Coking Coal Prices to Pass $200/t Says Macquarie
October 3, 2025 - Macquarie is expecting that coking coal prices will eventually climb above $200/tonne in the long term, reaching a more sustainable range driven by emerging cost support, Kallanish notes.
In a recent note, the research house maintains its view that the market will remain in a small surplus, but notes this excess volume is projected to shrink as demand from India accelerates.
Crucially, the current prolonged period of low prices is beginning to force widespread cost-cutting and the closure of marginal mining operations, directly pressuring global supply.
Macquarie has also lowered its forecast for China’s domestic coking coal production from a 3% year-on-year increase to just 1% growth, citing the nation's recent ramp-up in safety inspections.
While the actual output reduction from these inspections is expected to be limited, related news developments will likely continue to exert an outsized influence on futures prices.
In the downstream coke market, coking coal's price strength has pushed through seven rounds of coke price hikes since mid-July. This has successfully reversed coke margins, which were largely negative prior to the rally. Given that margins are now favourable, Macquarie cautions that China's coke production is likely to stay elevated and remains at risk of oversupply.

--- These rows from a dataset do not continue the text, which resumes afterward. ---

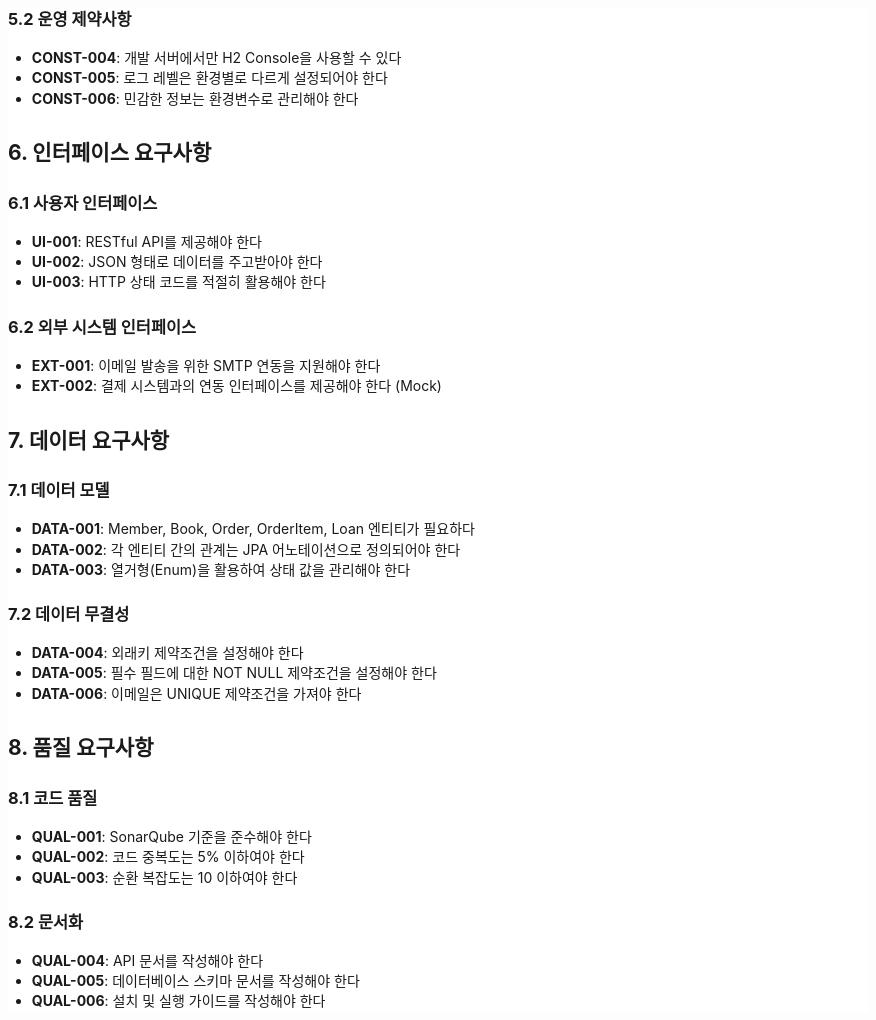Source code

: ### 5.2 운영 제약사항
- **CONST-004**: 개발 서버에서만 H2 Console을 사용할 수 있다
- **CONST-005**: 로그 레벨은 환경별로 다르게 설정되어야 한다
- **CONST-006**: 민감한 정보는 환경변수로 관리해야 한다

## 6. 인터페이스 요구사항

### 6.1 사용자 인터페이스
- **UI-001**: RESTful API를 제공해야 한다
- **UI-002**: JSON 형태로 데이터를 주고받아야 한다
- **UI-003**: HTTP 상태 코드를 적절히 활용해야 한다

### 6.2 외부 시스템 인터페이스
- **EXT-001**: 이메일 발송을 위한 SMTP 연동을 지원해야 한다
- **EXT-002**: 결제 시스템과의 연동 인터페이스를 제공해야 한다 (Mock)

## 7. 데이터 요구사항

### 7.1 데이터 모델
- **DATA-001**: Member, Book, Order, OrderItem, Loan 엔티티가 필요하다
- **DATA-002**: 각 엔티티 간의 관계는 JPA 어노테이션으로 정의되어야 한다
- **DATA-003**: 열거형(Enum)을 활용하여 상태 값을 관리해야 한다

### 7.2 데이터 무결성
- **DATA-004**: 외래키 제약조건을 설정해야 한다
- **DATA-005**: 필수 필드에 대한 NOT NULL 제약조건을 설정해야 한다
- **DATA-006**: 이메일은 UNIQUE 제약조건을 가져야 한다

## 8. 품질 요구사항

### 8.1 코드 품질
- **QUAL-001**: SonarQube 기준을 준수해야 한다
- **QUAL-002**: 코드 중복도는 5% 이하여야 한다
- **QUAL-003**: 순환 복잡도는 10 이하여야 한다

### 8.2 문서화
- **QUAL-004**: API 문서를 작성해야 한다
- **QUAL-005**: 데이터베이스 스키마 문서를 작성해야 한다
- **QUAL-006**: 설치 및 실행 가이드를 작성해야 한다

As for India, the mills appear ready to resume building port stocks following the typical destocking phase during the monsoon season. Macquarie estimates current stock levels in India are at 5.5 million tonnes, equivalent to about 22 days of use and close to the three-year average. The sustainability of India's import strength, however, hinges on the continuation of coke Quality Restriction (QR) policies next year.